Wednesday, July 20, 2016

Here's part 2 of Crash Course's take on The Adventures of Huckleberry Finn. (I linked to part 1 last week.)

It's interesting.



My own thoughts:
* I actually liked the ending of The Adventures of Huckleberry Finn just because I thought it was funny.  And I know the critics don't like it because its tone doesn't match the rest of the novel.  But it made me laugh--the sheer absurdity of Tom Sawyer's obsession with re-creating a prison escape scene from the adventure novels, and how Huck Finn and Jim just went along with the crazy plan.  (Although, as I said in my original review, Mark Twain did milk the joke a little bit too long.)

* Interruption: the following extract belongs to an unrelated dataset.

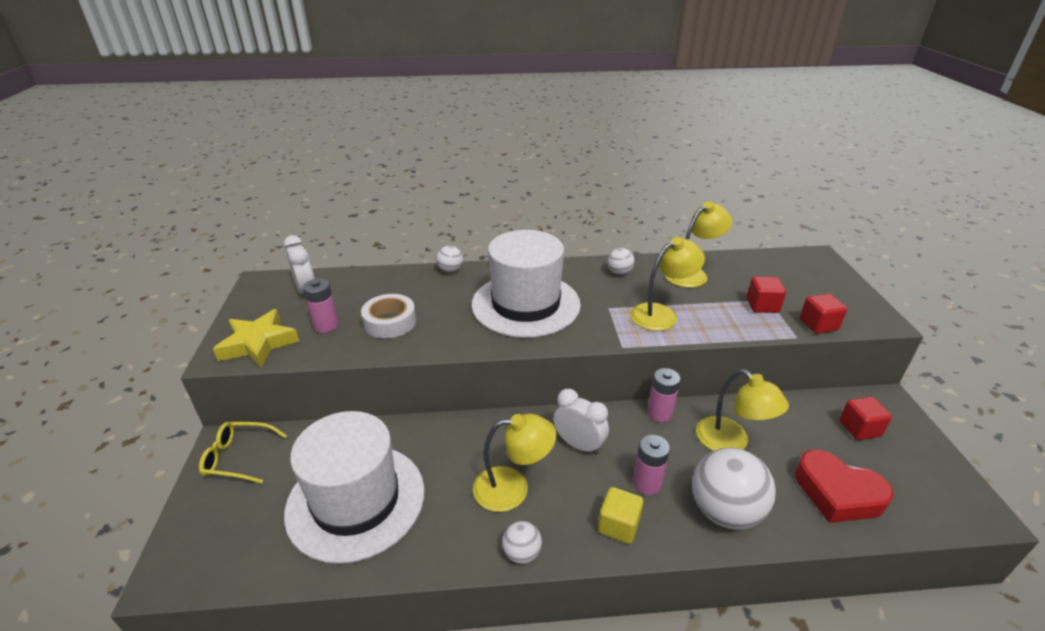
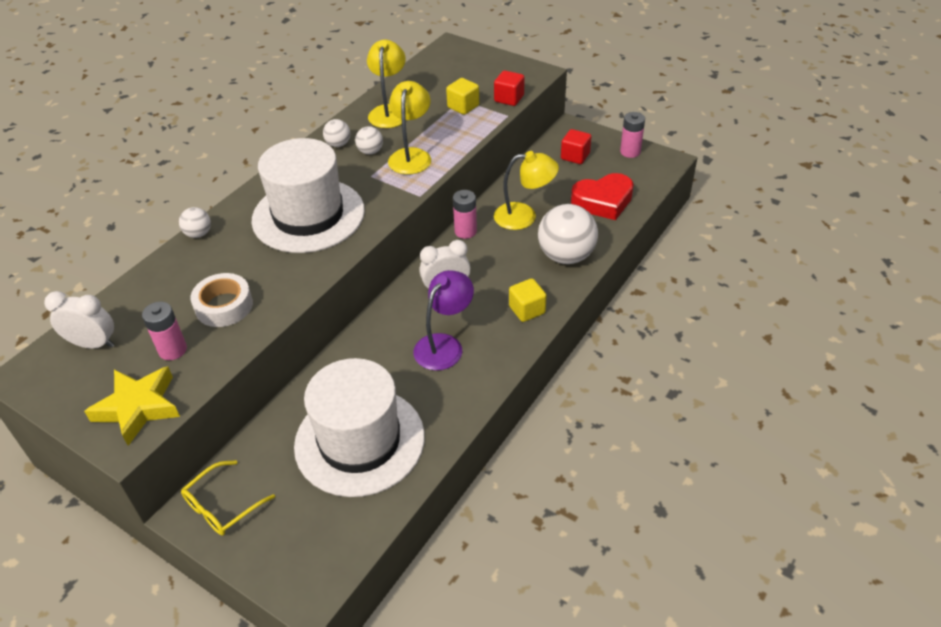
camera: 50 degrees left, 10 degrees up
(513, 488) = (444, 345): yellow lamp -> purple lamp
(522, 553) = (499, 369): white ball -> white ball (370, 152)
(647, 483) = (512, 276): pink battery -> pink battery (630, 152)
(762, 306) = (463, 106): red cube -> yellow cube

* John Green's attempt to defend the ending as something Mark Twain had planned all along may be a little bit too generous.  The publisher's introduction to my edition noted that Twain went through several phases when he was writing this book, and gave up on some of the plot threads and themes he had started.  And this may account for the sudden change in tone more than anything else.

* Jim does have a lot of positive characteristics in the novel, but he is also portrayed as a comic buffoon most of the time, and an honest appraisal  of the novel needs to balance this against the more modern-sounding pro-equality parts of the novel.  John Green, however, is still ignoring the problematic parts of the novel.

But all in all, still an interesting video essay.